By Suprita Mitter
November 3, 2024
Rasam is a traditional South Indian soup known for its tangy, spicy, and aromatic flavours. Made with tamarind, tomatoes, lentils, and a blend of spices, it is usually served with rice or sipped as a comforting broth. Rasam is a winter favourite for its warming, digestive properties.
1 tomato 1/2 cup tamarind water 1/2 tsp turmeric powder 1 tsp black pepper powder 1 tsp cumin seeds 1-2 cloves of garlic 5-6 curry leaves 1/2 tsp mustard seeds 1-2 dried red chillies 1 tbsp oil or ghee Salt Fresh coriander leaves
In a pot, add chopped tomatoes and tamarind water. Bring to a boil and let it simmer for about 5-7 minutes until the tomatoes soften.
Add turmeric powder, black pepper powder, crushed cumin seeds, and salt. Mix well and simmer for another 5 minutes.

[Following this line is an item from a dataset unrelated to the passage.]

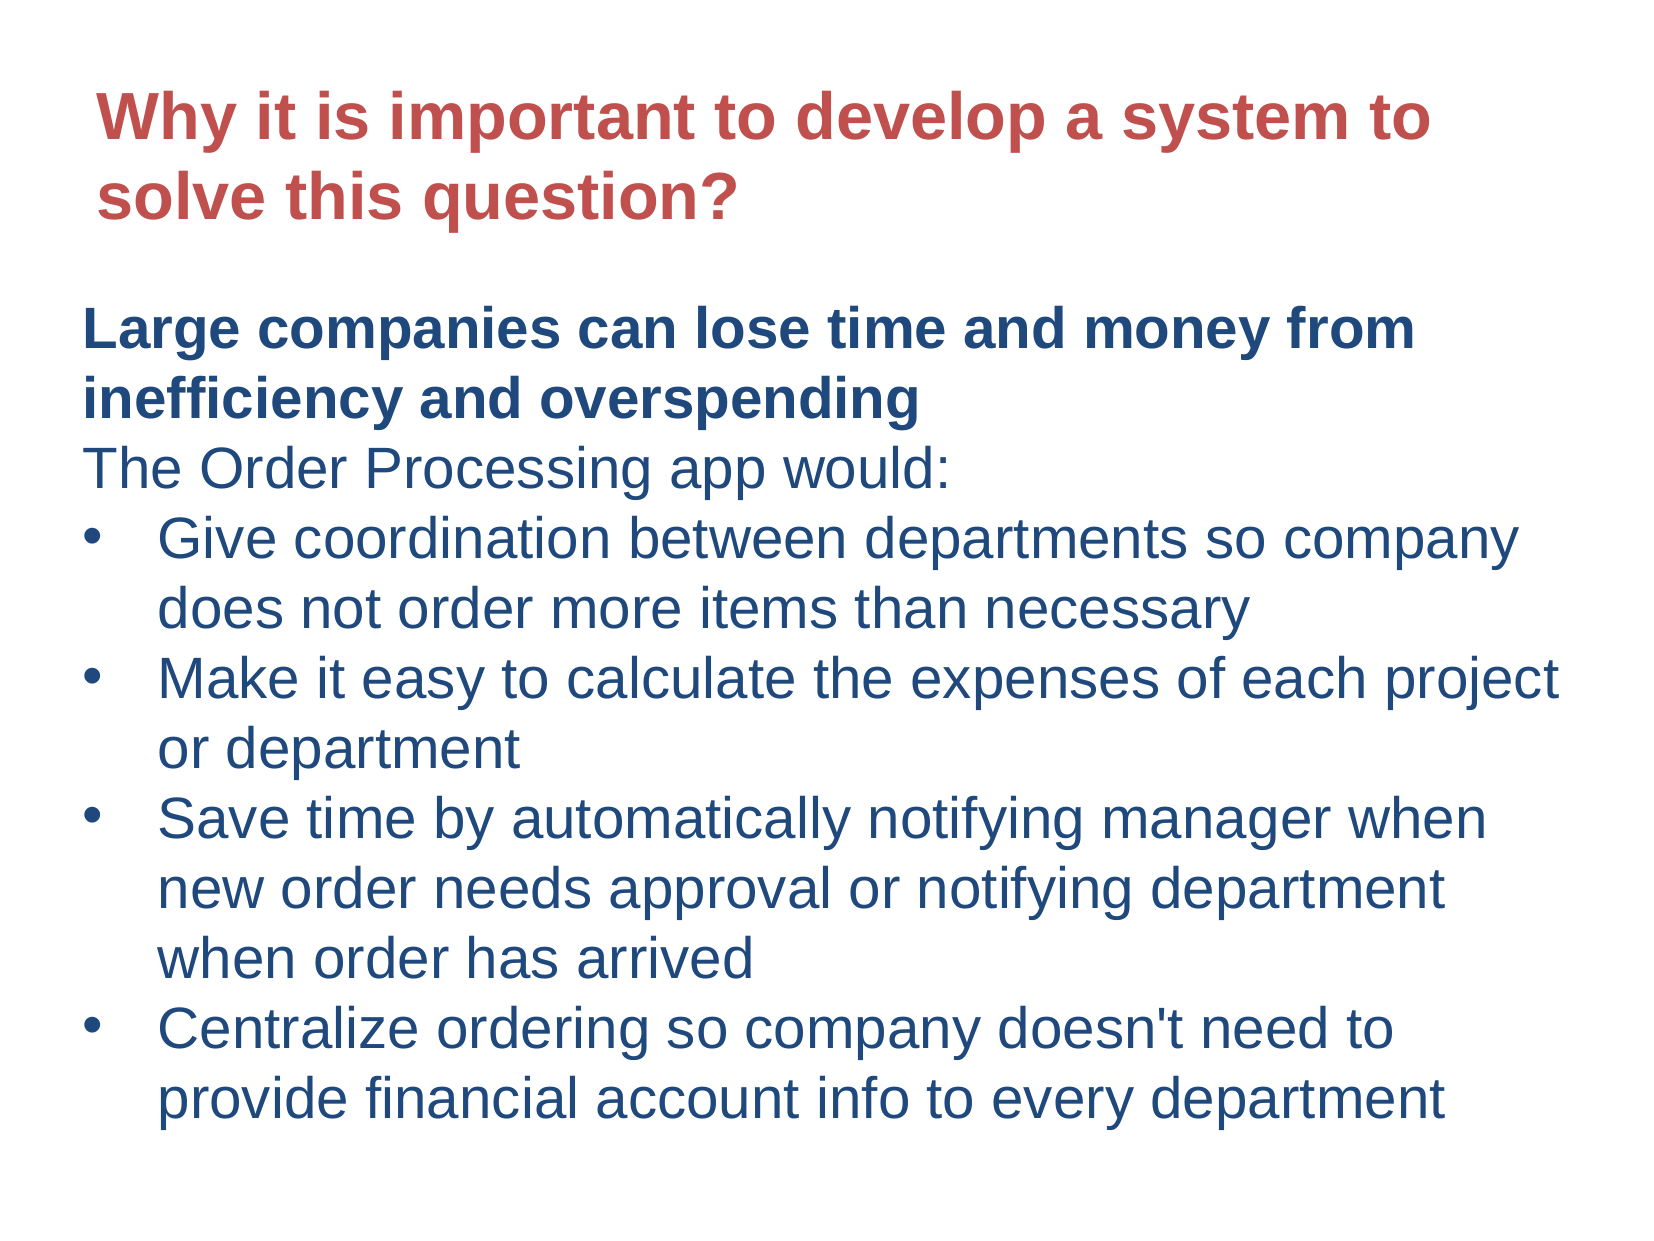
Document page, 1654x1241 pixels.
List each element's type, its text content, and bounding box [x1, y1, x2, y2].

text_box Large companies can lose time and money from inefficiency and overspending The Order Processing app would: Give coordination between departments so company does not order more items than necessary Make it easy to calculate the expenses of each project or department Save time by automatically notifying manager when new order needs approval or notifying department when order has arrived Centralize ordering so company doesn't need to provide financial account info to every department [82, 290, 1571, 1188]
text_box Why it is important to develop a system to solve this question? [96, 49, 1585, 257]
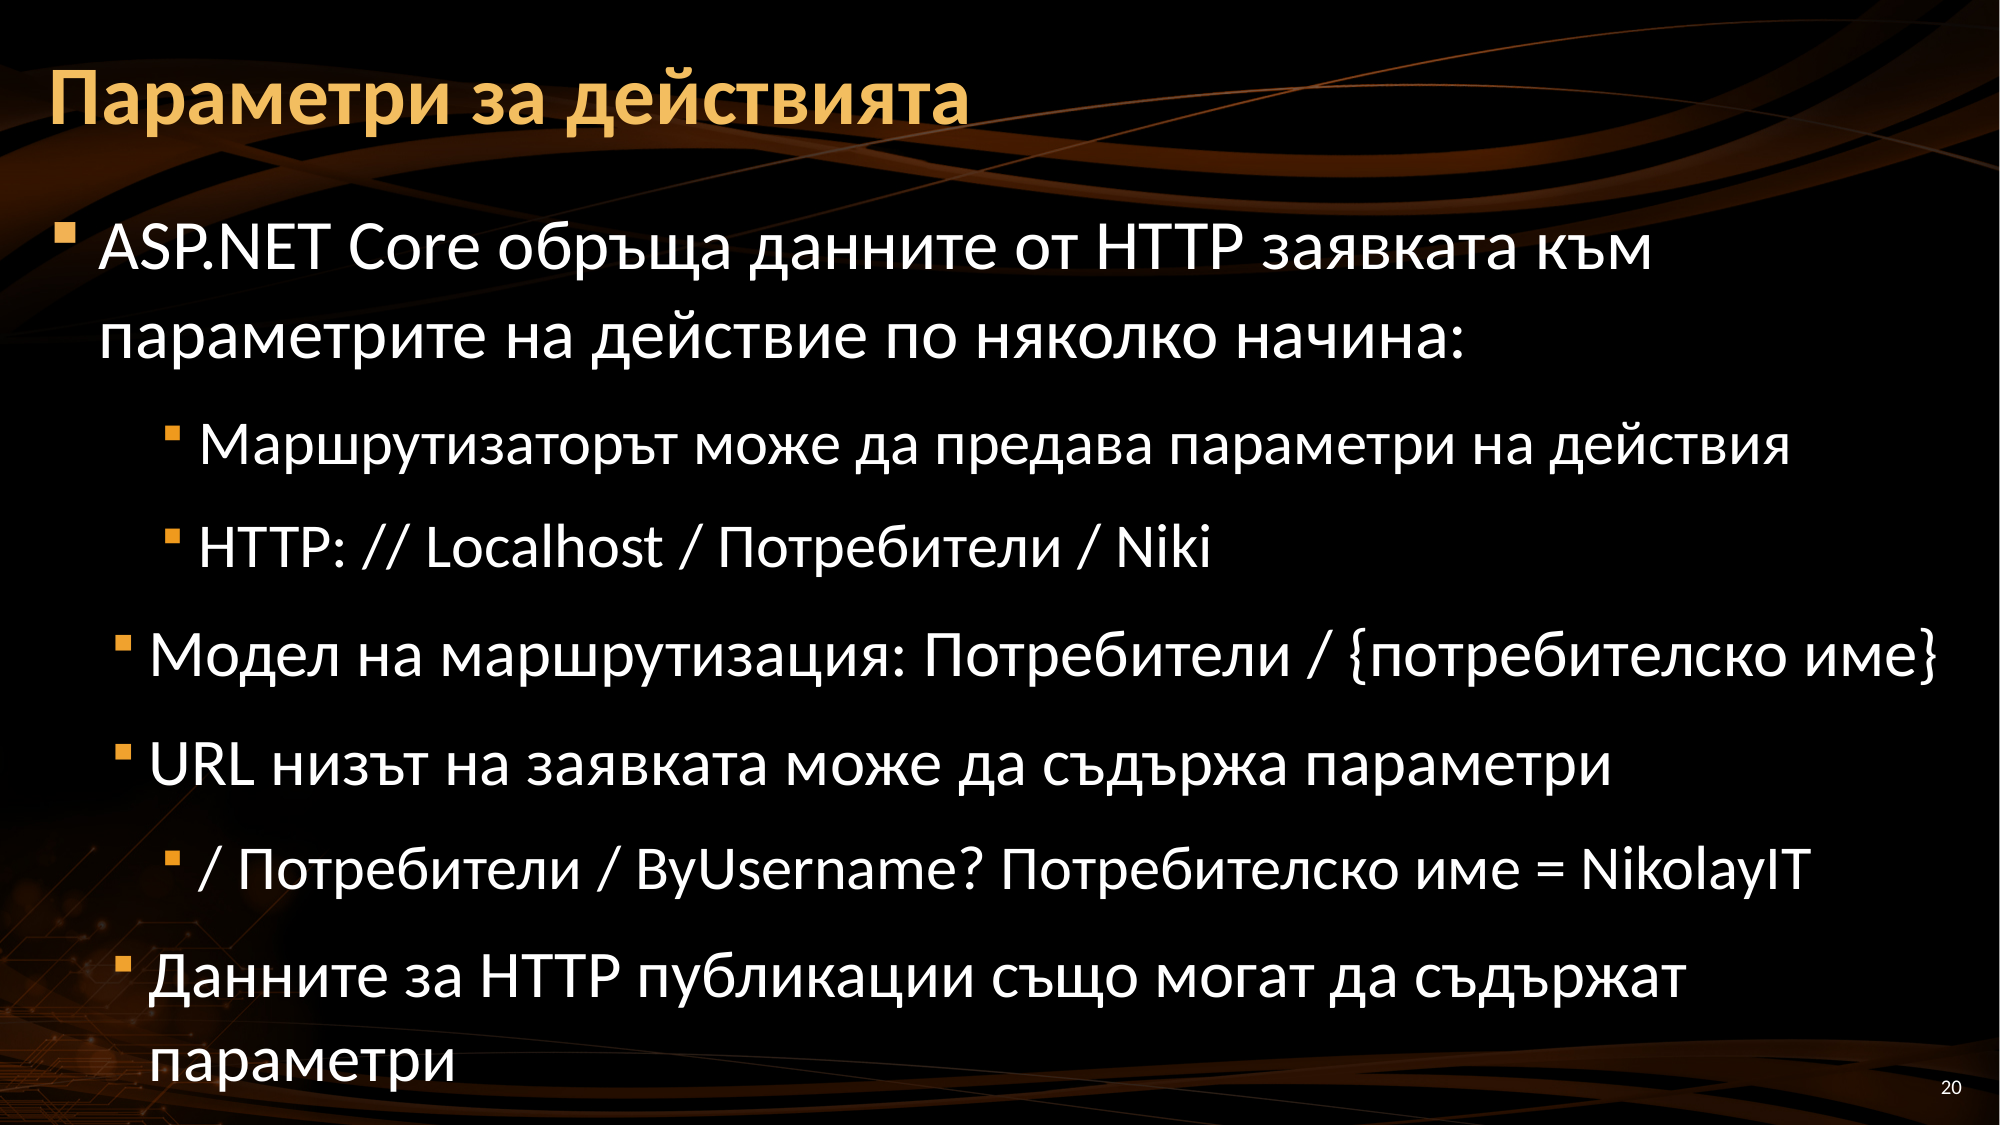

In a small pan, heat oil or ghee. Add mustard seeds, and let them splutter. Add curry leaves, dried red chilies, and crushed garlic. Sauté for a minute.
Pour the tempering into the simmering tomato-tamarind mixture.
Let the rasam cook for 2-3 more minutes, then turn off the heat.
Garnish with fresh coriander leaves and serve hot with rice or enjoy as a warm, tangy soup.